● ASSIGNMENT: Copy verbatim the stretch of the devotional reflection below from "Then I acknowledged" through "and so do you.".
++++ SELECTED PASSAGE
Having recently been through an intense personal struggle – and it doesn’t really matter over what in particular, the principle remains the same,  -- it seems to me that my ‘spiritual vision’ (what Paul calls the ‘eyes of our heart,’) is much clearer now than, say, a week ago.

I do think that I’m now actually being renewed in my mind -- Romans 12:2
“Do not conform to the pattern of this world, but be transformed by the renewing of your mind. Then you will be able to test and approve what God’s will is—his good, pleasing and perfect will,” and 2 Corinthians 4:16: “Therefore we do not lose heart. Though outwardly we are wasting away, yet inwardly we are being renewed day by day.”

It’s a little like King David after his affair with Bathsheba. He says in Psalm 32:

“Blessed is the one
    whose transgressions are forgiven,
    whose sins are covered.
Blessed is the one
    whose sin the Lord does not count against them
    and in whose spirit is no deceit.
When I kept silent,
    my bones wasted away
    through my groaning all day long.
For day and night
    your hand was heavy on me;
my strength was sapped
    as in the heat of summer.
Then I acknowledged my sin to you
    and did not cover up my iniquity.
I said, “I will confess
    my transgressions to the Lord.”
And you forgave
    the guilt of my sin.”

You will notice in verse three that there was a physical aspect to results of the sin with Bathsheba.

Another Bible version uses the phrase which says that David’s bones “waxed dry within me.”

I know what that’s like, and so do you.

Your bones feel dry, brittle, as if they would break at the slightest hint of more pressure than you are currently under.

In verse 4, David also felt the strong hand of God the Father’s discipline upon him:
“For day and night
    your hand was heavy on me;
my strength was sapped
    as in the heat of summer.”

And we all know that such discipline is not pleasant as in Deuteronomy 8:5
“Know then in your heart that as a man disciplines his son, so the LORD your God disciplines you.

And Job 5:17
“Blessed is the one whom God corrects; so do not despise the discipline of the Almighty.”

See also Job 36:10
“He openeth also their ear to discipline, and commandeth that they return from iniquity.”

It’s a far cry from Psalm one, verse three in which the faithful is like a tree flourishing by the water’s edge:

“That person is like a tree planted by streams of water,
    which yields its fruit in season
and whose leaf does not wither—
    whatever they do prospers.”

It’s also like the picture of what I will call the ‘The Soaring Christian’ in
Psalm 103:5 where God5 (who) satisfies your desires with good things
    so that your youth is renewed like the eagle’s.”

And Isaiah 40:31: “But they that wait upon the LORD shall renew their strength; they shall mount up with wings as eagles; they shall run, and not be weary; and they shall walk, and not faint.”

I am so glad that I have a Heavenly Father who loves me like a son and corrects me when I stray.
++++++++
++++ DATASET EXTRACT
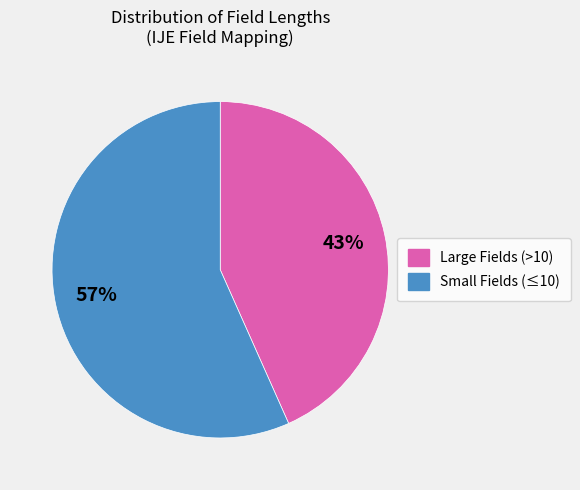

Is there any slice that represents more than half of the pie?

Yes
++++++++
● RESULT FOR THIS TASK:
Then I acknowledged my sin to you
    and did not cover up my iniquity.
I said, “I will confess
    my transgressions to the Lord.”
And you forgave
    the guilt of my sin.”

You will notice in verse three that there was a physical aspect to results of the sin with Bathsheba.

Another Bible version uses the phrase which says that David’s bones “waxed dry within me.”

I know what that’s like, and so do you.